I spent about 7.5 months editing in Premiere again after going head first into FCP and learning every nook and cranny of it. Of course, the programs are close enough so that all that learning in FCP really benefitted me. Using Premiere now was different than in high school obviously. It was a better program (and back on a Mac). It crashed on me, but not as often. But I got to examine it in a different way than before since I knew how I liked things to operate. Things annoyed me. Two clicks when there should be one. Interface layout funkiness. Performance issues. Instability. For the first time I was really getting to compare things fairly. I admitted to myself that Premiere wasn’t THAT bad (at CS3), and really understood that a tool is a tool – but it still drove me absolutely crazy in its glaring flaws. It was kind of like rekindling a relationship you know just isn’t going to work.
Then before a big project, I switched everything to Final Cut and I haven’t used Premiere full on since then. I was full on in FCP for the future and beyond.
And then FCPX hit and messed everything up. Fudge.

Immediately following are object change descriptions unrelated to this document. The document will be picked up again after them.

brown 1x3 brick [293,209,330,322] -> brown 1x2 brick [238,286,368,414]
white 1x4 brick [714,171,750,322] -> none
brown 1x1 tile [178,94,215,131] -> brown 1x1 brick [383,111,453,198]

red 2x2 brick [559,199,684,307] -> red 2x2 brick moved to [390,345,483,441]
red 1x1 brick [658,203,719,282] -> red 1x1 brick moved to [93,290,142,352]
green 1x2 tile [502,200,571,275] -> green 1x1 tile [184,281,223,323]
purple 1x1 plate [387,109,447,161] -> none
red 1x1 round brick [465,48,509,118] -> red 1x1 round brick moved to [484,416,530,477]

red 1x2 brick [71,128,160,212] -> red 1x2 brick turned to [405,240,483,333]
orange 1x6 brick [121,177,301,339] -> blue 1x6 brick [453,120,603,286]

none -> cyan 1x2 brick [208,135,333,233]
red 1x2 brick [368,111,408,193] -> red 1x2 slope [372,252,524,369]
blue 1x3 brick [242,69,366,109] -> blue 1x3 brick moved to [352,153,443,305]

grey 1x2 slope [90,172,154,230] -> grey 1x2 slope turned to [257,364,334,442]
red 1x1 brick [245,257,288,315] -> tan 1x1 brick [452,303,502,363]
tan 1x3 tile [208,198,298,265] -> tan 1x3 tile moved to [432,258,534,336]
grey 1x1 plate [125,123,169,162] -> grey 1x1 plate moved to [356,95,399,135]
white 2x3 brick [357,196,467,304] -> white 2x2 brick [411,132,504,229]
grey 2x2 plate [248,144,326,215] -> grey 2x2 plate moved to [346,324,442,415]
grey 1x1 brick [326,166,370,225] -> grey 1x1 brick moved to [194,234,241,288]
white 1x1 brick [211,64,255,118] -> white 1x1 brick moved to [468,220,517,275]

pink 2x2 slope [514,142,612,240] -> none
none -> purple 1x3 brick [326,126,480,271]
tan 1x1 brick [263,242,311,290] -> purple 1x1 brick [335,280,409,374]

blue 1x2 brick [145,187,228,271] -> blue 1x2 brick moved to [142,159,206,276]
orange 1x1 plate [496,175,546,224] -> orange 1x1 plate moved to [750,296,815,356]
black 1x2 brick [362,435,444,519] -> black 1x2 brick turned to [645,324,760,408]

So now we’re all sort of in NLE limbo, seeing Premiere CS6 on the horizon looking pretty good, watching Avid MC get even better and more open, and waving to FCPX in the distance, waiting (or hoping? or doubting.) that Apple will turn it around. And as we sit here, I’m team #steveavid.
I can’t help it, Premiere. FCP betrayed me and Avid has been the rock all these years, and for the section of the industry I find myself drawn toward, it seems that it’ll be sticking around a long time. You may be all new and exciting, you may have big promises and really take the editing scene by storm, but I find myself drawn to the strong presence in the background that’s been waiting to hug me when I was ready to come back. And I find it really difficult to forgive and forget all those errors and glitches and inconsistencies over the years. All the rendering and rendering and rendering. The time I was abandoned entirely. But you say “Premiere has changed! Look at this new shininess. See here? It’s a new person!’
But does anyone ever really change?
I hope this puts my strange resentment toward Premiere into perspective. We’ve had a history, and it’s been a rocky one. Will I use Premiere CS6? Probably, if a project calls for it. Like they all say, a tool is a tool. It looks great and #johnadobe seems like a cool dude and we’ll be hanging out. But seriously, my new allegiance is with #steveavid.
UPDATE: No, I’m not using Premiere anymore unless I have no choice. See explanation. That’s messed up. The heck, Adobe?